Joseph James O’Connor, a 23-year-old British man, has admitted his involvement in hacking schemes targeting high-profile Twitter accounts, including those of Barack Obama and Elon Musk.
O’Connor was extradited from Spain on April 26 after being arrested nearly two years ago. He pleaded guilty in a New York court earlier this week.
In addition to the Twitter breaches, O’Connor’s hacking group used SIM card swaps to gain access to various social media accounts, including those belonging to TikTok star Addison Rae and actress Bella Thorne, with the intention of exposing their private information.

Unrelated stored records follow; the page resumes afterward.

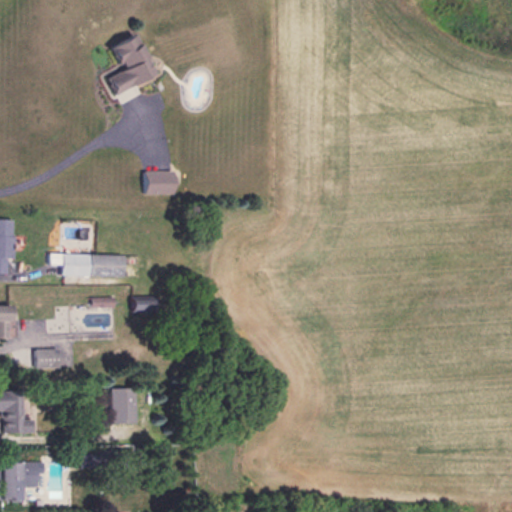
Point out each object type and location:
building: (125, 63)
building: (125, 65)
road: (69, 154)
building: (154, 181)
building: (3, 239)
building: (3, 241)
building: (86, 264)
building: (83, 265)
building: (138, 303)
building: (2, 321)
building: (3, 322)
building: (41, 357)
building: (41, 359)
building: (118, 404)
building: (119, 407)
building: (10, 412)
building: (10, 415)
building: (15, 476)
building: (13, 480)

The group also used this method to steal $794,000 worth of virtual currency from a cryptocurrency company in New York.
Known as “PlugwalkJoe” online, the British man now faces charges of computer intrusion, extortion, stalking, wire fraud and money laundering, which carry a maximum sentence of 20 years in prison.

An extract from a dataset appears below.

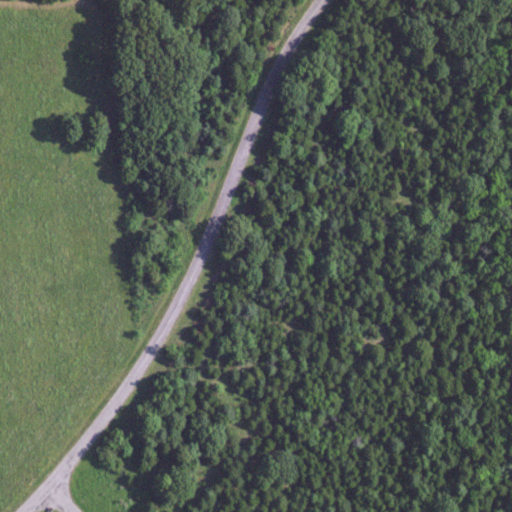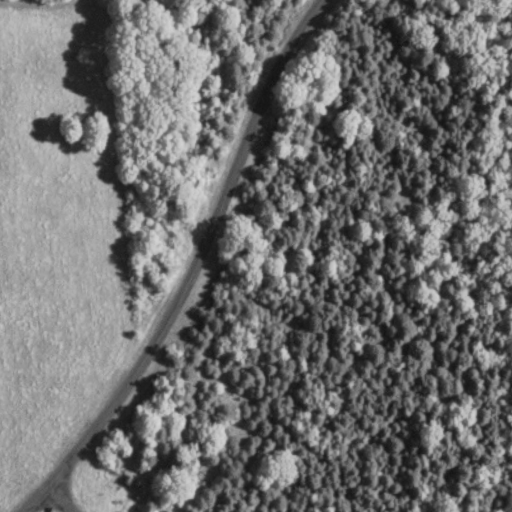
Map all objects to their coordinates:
road: (188, 268)
road: (49, 500)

“Considering the volume of cybercrime that’s affecting organizations and individuals, this is just a small step in the right direction,” Mike Parkin, senior technical engineer at Vulcan Cyber, told Infosecurity in an email.
According to the security expert, while the conviction may be a slight deterrent to casual criminals in Western countries, it will be minor at best and will do nothing to deter cyber-criminals in countries that aren’t friendly to the West.

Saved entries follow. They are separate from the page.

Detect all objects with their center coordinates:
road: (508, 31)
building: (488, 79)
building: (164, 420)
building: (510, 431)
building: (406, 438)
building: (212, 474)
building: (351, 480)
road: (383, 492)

“While these criminal prosecutions do need to happen, they don’t address the root problems that enable these criminal activities,” Parkin added. “It’s much better to put resources into preventing the incident (better cybersecurity) than into cleaning up after the fact (investigation and prosecution).”
The conviction comes a couple of months after a group of UK law enforcers announced that they successfully broke up a significant money laundering operation, with the final three members of the gang being sentenced in March.